The Dow Jones industrial average was down 123 points, or 0.7 percent, to 17,595 as of 10:19 a.m. ET. The Standard & Poor's 500 index fell 14 points, or 0.7 percent, to 2,047 and the Nasdaq composite lost 45 points, or 0.9 percent, to 4,831.
Oil prices jumped on concerns about spreading turmoil in the Middle East after Saudi Arabia bombed key military installations in Yemen. Benchmark U.S. crude rose $1.26 to $50.48 a barrel on the New York Mercantile Exchange. Brent crude, a benchmark for international oils, rose $1.55 at $58.05 a barrel in London.

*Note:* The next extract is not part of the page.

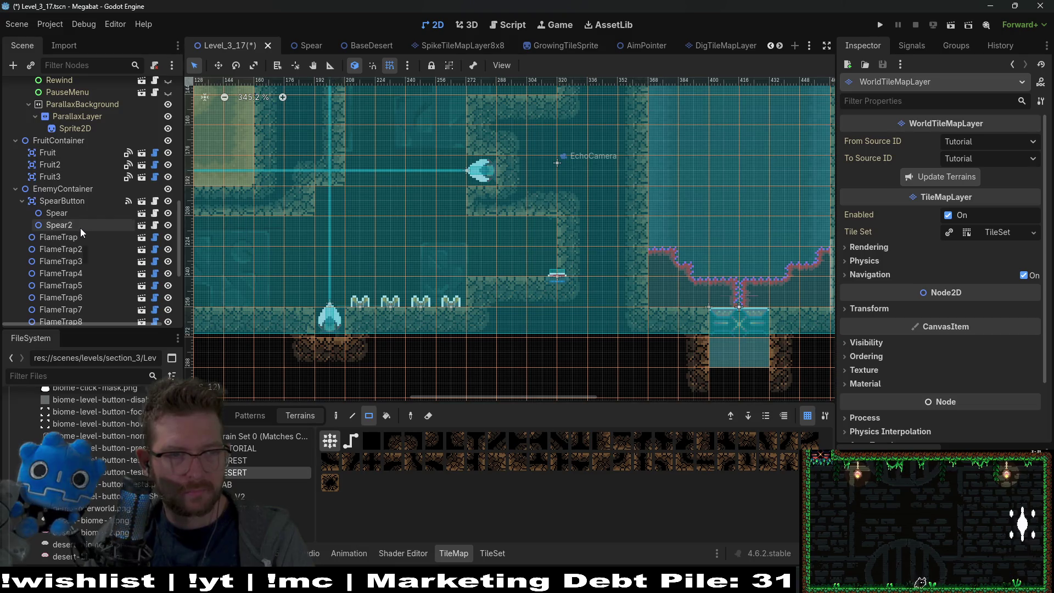
pyautogui.click(91, 226)
pyautogui.click(70, 214)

In Yemen, Saudi Arabia launched air strikes, along with others, to oust Shiite rebels that forced the country's embattled president to flee. Some of the strikes hit positions in the country's capital, Sanaa, and flattened a number of homes near the international airport.
"The conflict has the potential to act as a drag on oil supplies as most oil tankers from Arab producers must pass by the Yemen coastline in order to get through the Red Sea and Suez Canal," said Craig Erlam, senior market analyst at OANDA.
Most of the selling Thursday was in Europe, where Germany's DAX was down 1.4 percent, France's CAC 40 fell 1.3 percent and Britain's FTSE 100 lost 1.2 percent.
The euro was flat against the dollar at $1.0959. The dollar fell to 119.09 yen.
U.S. government bond prices fell. The yield on the 10-year Treasury note rose to 1.96 percent from 1.93 percent the day before.